> DIRECTIONS: Write out word for word the stretch of the listing below that runs from the line containing "#### h) Réactifs chimiques" through the end of the listing, and nothing else.
------------------------------------------------------------
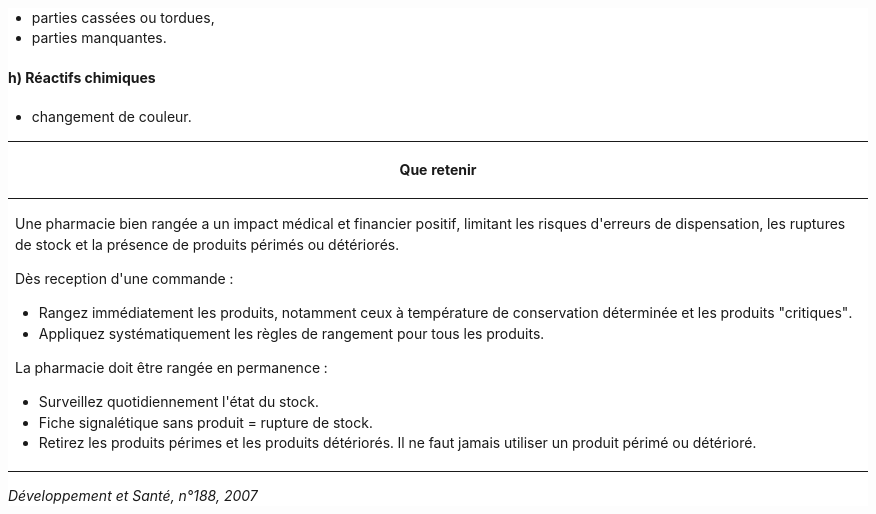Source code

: *   parties cassées ou tordues,
*   parties manquantes.

#### h) Réactifs chimiques

*   changement de couleur.

<table>

<thead>

<tr>

<th scope="col">

Que retenir

</th>

</tr>

</thead>

<tbody>

<tr>

<td>

Une pharmacie bien rangée a un impact médical et financier positif, limitant les risques d'erreurs de dispensation, les ruptures de stock et la présence de produits périmés ou détériorés.

Dès reception d'une commande :

<ul><li>Rangez immédiatement les produits, notamment ceux à température de conservation déter­minée et les produits "critiques".</li><li>Appliquez systématiquement les règles de rangement pour tous les produits.</li></ul>

La pharmacie doit être rangée en permanence :

<ul><li>Surveillez quotidiennement l'état du stock.</li><li>Fiche signalétique sans produit = rupture de stock.</li><li>Retirez les produits périmes et les produits détériorés.  
Il ne faut jamais utiliser un produit périmé ou détérioré.</li></ul></td>

</tr>

</tbody>

</table>

_Développement et Santé, n°188, 2007_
------------------------------------------------------------
> ANSWER BELOW:
#### h) Réactifs chimiques

*   changement de couleur.

<table>

<thead>

<tr>

<th scope="col">

Que retenir

</th>

</tr>

</thead>

<tbody>

<tr>

<td>

Une pharmacie bien rangée a un impact médical et financier positif, limitant les risques d'erreurs de dispensation, les ruptures de stock et la présence de produits périmés ou détériorés.

Dès reception d'une commande :

<ul><li>Rangez immédiatement les produits, notamment ceux à température de conservation déter­minée et les produits "critiques".</li><li>Appliquez systématiquement les règles de rangement pour tous les produits.</li></ul>

La pharmacie doit être rangée en permanence :

<ul><li>Surveillez quotidiennement l'état du stock.</li><li>Fiche signalétique sans produit = rupture de stock.</li><li>Retirez les produits périmes et les produits détériorés.  
Il ne faut jamais utiliser un produit périmé ou détérioré.</li></ul></td>

</tr>

</tbody>

</table>

_Développement et Santé, n°188, 2007_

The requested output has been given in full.